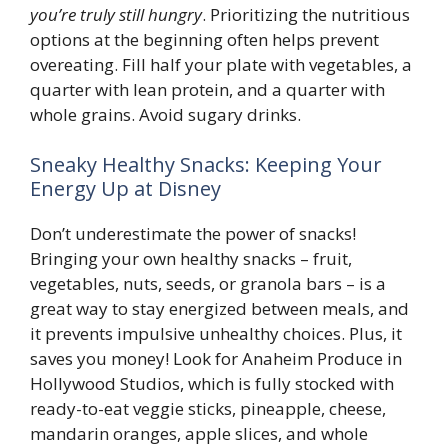
you’re truly still hungry
. Prioritizing the nutritious
options at the beginning often helps prevent
overeating. Fill half your plate with vegetables, a
quarter with lean protein, and a quarter with
whole grains. Avoid sugary drinks.
Sneaky Healthy Snacks: Keeping Your
Energy Up at Disney
Don’t underestimate the power of snacks!
Bringing your own healthy snacks – fruit,
vegetables, nuts, seeds, or granola bars – is a
great way to stay energized between meals, and
it prevents impulsive unhealthy choices. Plus, it
saves you money! Look for Anaheim Produce in
Hollywood Studios, which is fully stocked with
ready-to-eat veggie sticks, pineapple, cheese,
mandarin oranges, apple slices, and whole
= = = =
> [EXERCISE DIRECTIONS] Find and copy each line of the data where "vegetables" is present.

> [PROBLEM SOLUTION]
overeating. Fill half your plate with vegetables, a
vegetables, nuts, seeds, or granola bars – is a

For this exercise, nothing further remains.